Using the data below, return the stretch from the line that contains "Amortiguadores Subaru Outback" through the line that contains "Radiador Subaru Outback", both included, exactly as it stands and nothing beyond it.

**INPUT FOR THIS TASK:**

+---+

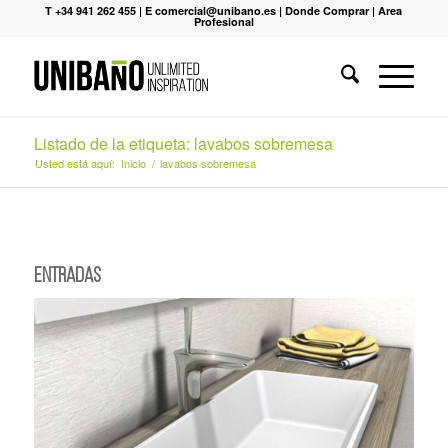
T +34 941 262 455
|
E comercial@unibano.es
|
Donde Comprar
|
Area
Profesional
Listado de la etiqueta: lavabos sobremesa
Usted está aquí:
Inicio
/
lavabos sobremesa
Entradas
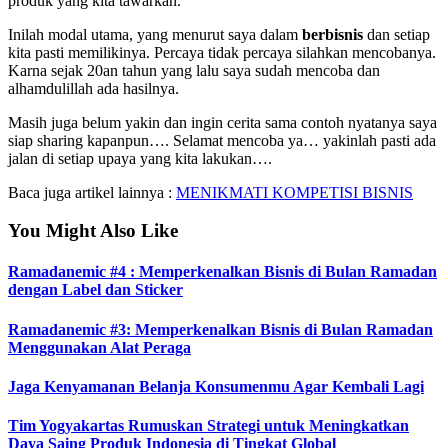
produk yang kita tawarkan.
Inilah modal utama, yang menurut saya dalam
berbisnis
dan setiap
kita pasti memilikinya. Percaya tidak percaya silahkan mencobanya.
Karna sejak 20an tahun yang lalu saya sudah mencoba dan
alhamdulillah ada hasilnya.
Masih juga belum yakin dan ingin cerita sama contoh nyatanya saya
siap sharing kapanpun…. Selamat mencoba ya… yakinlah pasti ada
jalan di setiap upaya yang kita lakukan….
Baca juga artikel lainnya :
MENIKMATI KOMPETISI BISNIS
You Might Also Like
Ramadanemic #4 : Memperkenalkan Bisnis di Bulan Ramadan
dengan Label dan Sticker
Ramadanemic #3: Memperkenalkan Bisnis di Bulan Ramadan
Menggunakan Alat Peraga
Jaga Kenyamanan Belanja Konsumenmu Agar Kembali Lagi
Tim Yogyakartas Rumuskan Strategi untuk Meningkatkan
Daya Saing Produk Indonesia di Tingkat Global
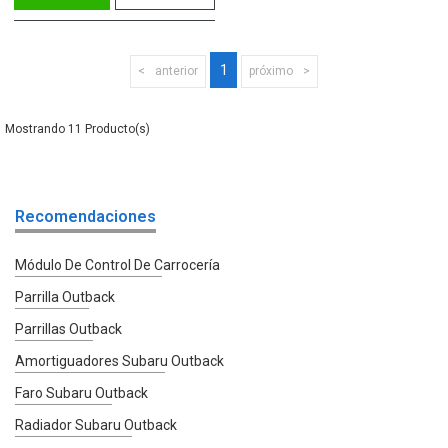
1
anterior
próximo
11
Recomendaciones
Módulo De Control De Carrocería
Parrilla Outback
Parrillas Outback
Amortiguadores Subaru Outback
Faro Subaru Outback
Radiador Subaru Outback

+---+

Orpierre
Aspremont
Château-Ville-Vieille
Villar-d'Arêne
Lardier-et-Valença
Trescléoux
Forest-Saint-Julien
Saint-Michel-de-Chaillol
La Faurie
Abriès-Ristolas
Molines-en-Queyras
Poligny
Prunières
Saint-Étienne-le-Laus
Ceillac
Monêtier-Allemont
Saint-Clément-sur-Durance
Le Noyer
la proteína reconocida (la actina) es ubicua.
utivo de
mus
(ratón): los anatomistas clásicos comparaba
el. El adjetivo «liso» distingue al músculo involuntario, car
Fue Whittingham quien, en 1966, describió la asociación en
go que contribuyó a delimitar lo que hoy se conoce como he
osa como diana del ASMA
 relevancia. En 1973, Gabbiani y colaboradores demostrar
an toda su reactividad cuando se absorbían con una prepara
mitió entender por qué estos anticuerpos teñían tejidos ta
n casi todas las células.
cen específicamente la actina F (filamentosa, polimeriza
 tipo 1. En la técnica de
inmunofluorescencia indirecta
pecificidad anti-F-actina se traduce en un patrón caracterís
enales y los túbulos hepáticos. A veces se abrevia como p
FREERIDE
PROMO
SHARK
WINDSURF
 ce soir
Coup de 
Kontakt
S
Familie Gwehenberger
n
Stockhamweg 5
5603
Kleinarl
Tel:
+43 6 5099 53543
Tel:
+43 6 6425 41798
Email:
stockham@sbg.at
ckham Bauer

+---+

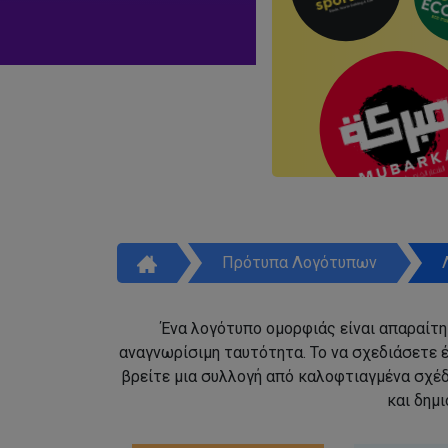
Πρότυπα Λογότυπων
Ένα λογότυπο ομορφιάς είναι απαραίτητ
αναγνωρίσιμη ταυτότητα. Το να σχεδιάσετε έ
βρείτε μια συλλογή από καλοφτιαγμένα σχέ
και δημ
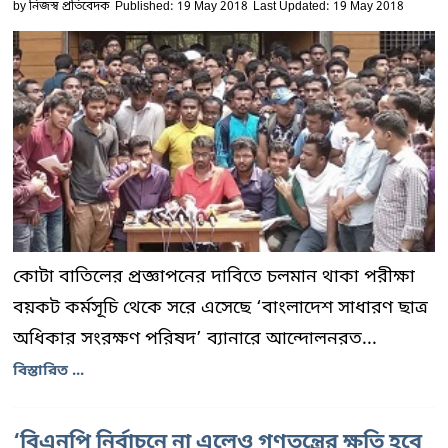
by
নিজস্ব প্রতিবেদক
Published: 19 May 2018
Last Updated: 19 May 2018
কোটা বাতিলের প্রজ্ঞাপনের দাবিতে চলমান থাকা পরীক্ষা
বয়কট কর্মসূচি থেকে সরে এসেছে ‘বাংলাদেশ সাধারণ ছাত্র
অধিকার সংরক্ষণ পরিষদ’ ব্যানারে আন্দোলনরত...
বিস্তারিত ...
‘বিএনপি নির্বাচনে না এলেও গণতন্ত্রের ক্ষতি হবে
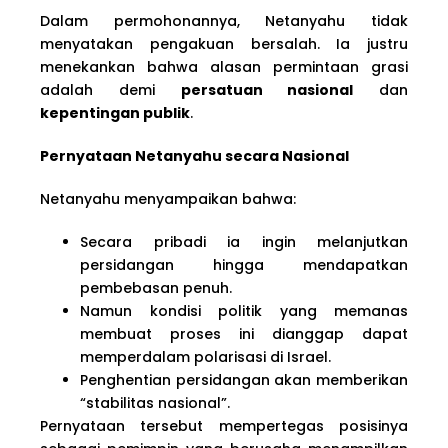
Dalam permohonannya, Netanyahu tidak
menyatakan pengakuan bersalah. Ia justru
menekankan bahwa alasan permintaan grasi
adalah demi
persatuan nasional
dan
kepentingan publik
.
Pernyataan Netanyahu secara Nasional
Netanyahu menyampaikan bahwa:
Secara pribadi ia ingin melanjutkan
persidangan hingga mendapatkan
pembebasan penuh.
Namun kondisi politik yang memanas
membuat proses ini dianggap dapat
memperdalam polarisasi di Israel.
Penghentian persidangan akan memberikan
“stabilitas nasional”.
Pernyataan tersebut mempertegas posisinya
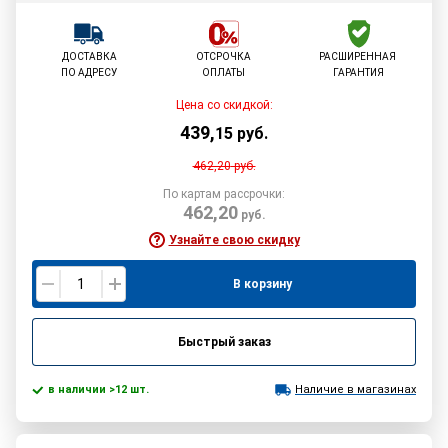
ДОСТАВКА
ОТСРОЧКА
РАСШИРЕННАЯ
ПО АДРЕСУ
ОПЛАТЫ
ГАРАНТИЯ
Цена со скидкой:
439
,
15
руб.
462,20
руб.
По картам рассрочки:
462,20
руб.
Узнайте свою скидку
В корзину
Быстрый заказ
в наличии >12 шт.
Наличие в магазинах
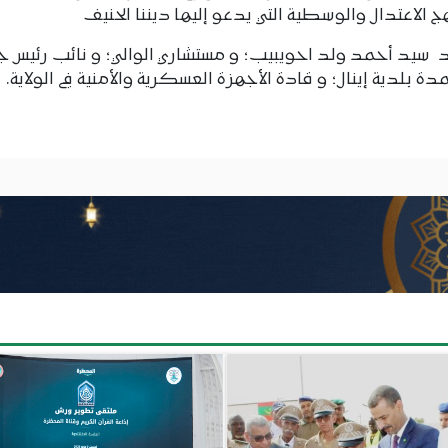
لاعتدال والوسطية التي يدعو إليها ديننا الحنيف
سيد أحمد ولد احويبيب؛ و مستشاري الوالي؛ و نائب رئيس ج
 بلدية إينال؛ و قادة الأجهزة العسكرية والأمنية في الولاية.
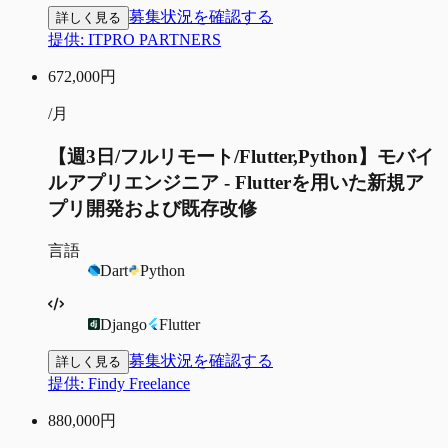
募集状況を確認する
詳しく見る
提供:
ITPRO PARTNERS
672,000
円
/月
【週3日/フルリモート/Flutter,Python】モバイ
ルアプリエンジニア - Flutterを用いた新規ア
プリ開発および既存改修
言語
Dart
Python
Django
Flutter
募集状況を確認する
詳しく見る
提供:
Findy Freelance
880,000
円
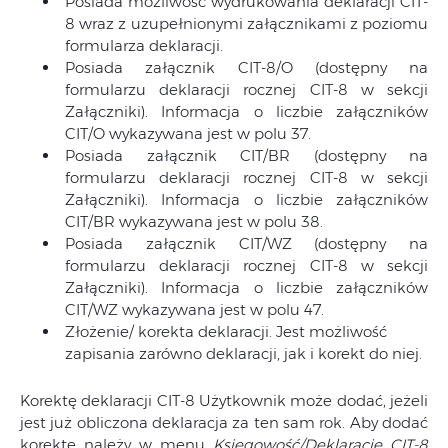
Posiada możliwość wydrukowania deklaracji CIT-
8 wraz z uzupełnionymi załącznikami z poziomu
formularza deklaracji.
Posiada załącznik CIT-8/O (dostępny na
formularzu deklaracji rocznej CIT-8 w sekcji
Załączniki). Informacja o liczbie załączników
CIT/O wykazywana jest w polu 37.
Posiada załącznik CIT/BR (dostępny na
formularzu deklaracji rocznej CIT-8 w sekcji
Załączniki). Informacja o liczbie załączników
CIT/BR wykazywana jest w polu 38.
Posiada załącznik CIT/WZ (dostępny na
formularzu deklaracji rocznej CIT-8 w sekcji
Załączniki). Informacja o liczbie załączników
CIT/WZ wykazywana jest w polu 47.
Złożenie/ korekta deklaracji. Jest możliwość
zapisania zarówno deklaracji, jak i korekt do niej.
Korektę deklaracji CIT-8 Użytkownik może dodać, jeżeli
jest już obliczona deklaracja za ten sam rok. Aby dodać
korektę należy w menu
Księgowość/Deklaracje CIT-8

+---+

**SOLUTION FOR THIS PROBLEM:**
Amortiguadores Subaru Outback
Faro Subaru Outback
Radiador Subaru Outback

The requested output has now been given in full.